Oczekuje się, że warunki życia ludności cywilnej na południu ulegną pogorszeniu, jeśli izraelskie wojsko zrealizuje planowaną ofensywę lądową przeciwko Rafah.
"Pomysł, że zatrzymamy wojnę, zanim osiągniemy wszystkie jej cele, nie wchodzi w rachubę" – powiedział premier Benjamin Netanjahu przedstawicielom rodzin zakładników w miniony wtorek. "Wkroczymy do Rafah i zlikwidujemy tam bataliony Hamasu – z porozumieniem lub bez, aby osiągnąć całkowite zwycięstwo".
Południowe miasto jest obecnie zamieszkane przez około 1,5 miliona ludzi, z których większość to uchodźcy wewnętrzni.
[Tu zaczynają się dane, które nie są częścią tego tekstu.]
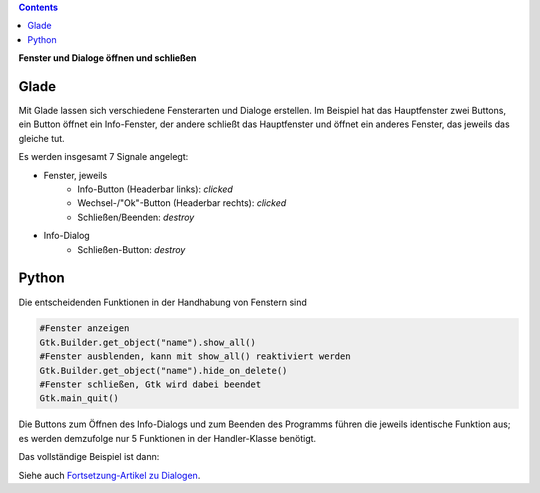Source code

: .. title: Durchzug
.. slug: durchzug
.. date: 2016-11-03 23:40:03 UTC+01:00
.. tags: glade,python
.. category: tutorial
.. link: 
.. description: 
.. type: text

.. class:: warning pull-right

.. contents::

**Fenster und Dialoge öffnen und schließen**

Glade
-----

Mit Glade lassen sich verschiedene Fensterarten und Dialoge erstellen. Im Beispiel hat das Hauptfenster zwei Buttons, ein Button öffnet ein Info-Fenster, der andere schließt das Hauptfenster und öffnet ein anderes Fenster, das jeweils das gleiche tut.

.. thumbnail:: /images/03_changewindow.png

.. TEASER_END

Es werden insgesamt 7 Signale angelegt:

- Fenster, jeweils
    * Info-Button (Headerbar links): *clicked*
    * Wechsel-/"Ok"-Button (Headerbar rechts): *clicked*
    * Schließen/Beenden: *destroy*
- Info-Dialog
    * Schließen-Button: *destroy*

.. listing:: 03_changewindow.glade xml

Python
------

Die entscheidenden Funktionen in der Handhabung von Fenstern sind

.. code-block:: python

    #Fenster anzeigen
    Gtk.Builder.get_object("name").show_all()
    #Fenster ausblenden, kann mit show_all() reaktiviert werden
    Gtk.Builder.get_object("name").hide_on_delete()
    #Fenster schließen, Gtk wird dabei beendet
    Gtk.main_quit()

Die Buttons zum Öffnen des Info-Dialogs und zum Beenden des Programms führen die jeweils identische Funktion aus; es werden demzufolge nur 5 Funktionen in der Handler-Klasse benötigt.

Das vollständige Beispiel ist dann:

.. listing:: 03_changewindow.py python

Siehe auch `Fortsetzung-Artikel zu Dialogen <link://slug/dialoge>`_.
Ale Izrael twierdzi, że niektóre kluczowe bataliony Hamasu i dowódcy ukrywają się w mieście, osadzone wśród ludności cywilnej, i że nie będzie innego sposobu na ich wykorzenienie, jak tylko wysłanie piechoty IDF.
W swoim zeznaniu na początku kwietnia USAID Power ostrzegła, że "żywność nie płynęła w wystarczających ilościach, aby uniknąć tego nieuchronnego głodu na południu i tych warunków, które już powodują śmierć dzieci na północy".
Przedstawiciele organizacji humanitarnych ostrzegają, że oprócz prawdopodobieństwa masowych zgonów, głód wzrośnie również na południu Strefy Gazy w następstwie poważnego ataku na Rafah. Ludność jest tam tak skoncentrowana, że ludzie mieliby niewiele lub nie mieliby żadnych bezpiecznych miejsc, do których mogliby uciec w poszukiwaniu bezpieczeństwa. Stany Zjednoczone liczą na to, że Izrael ustanowi wiarygodny plan ewakuacji ludności cywilnej, ale nie jest jasne, w jakim stopniu jest on realizowany.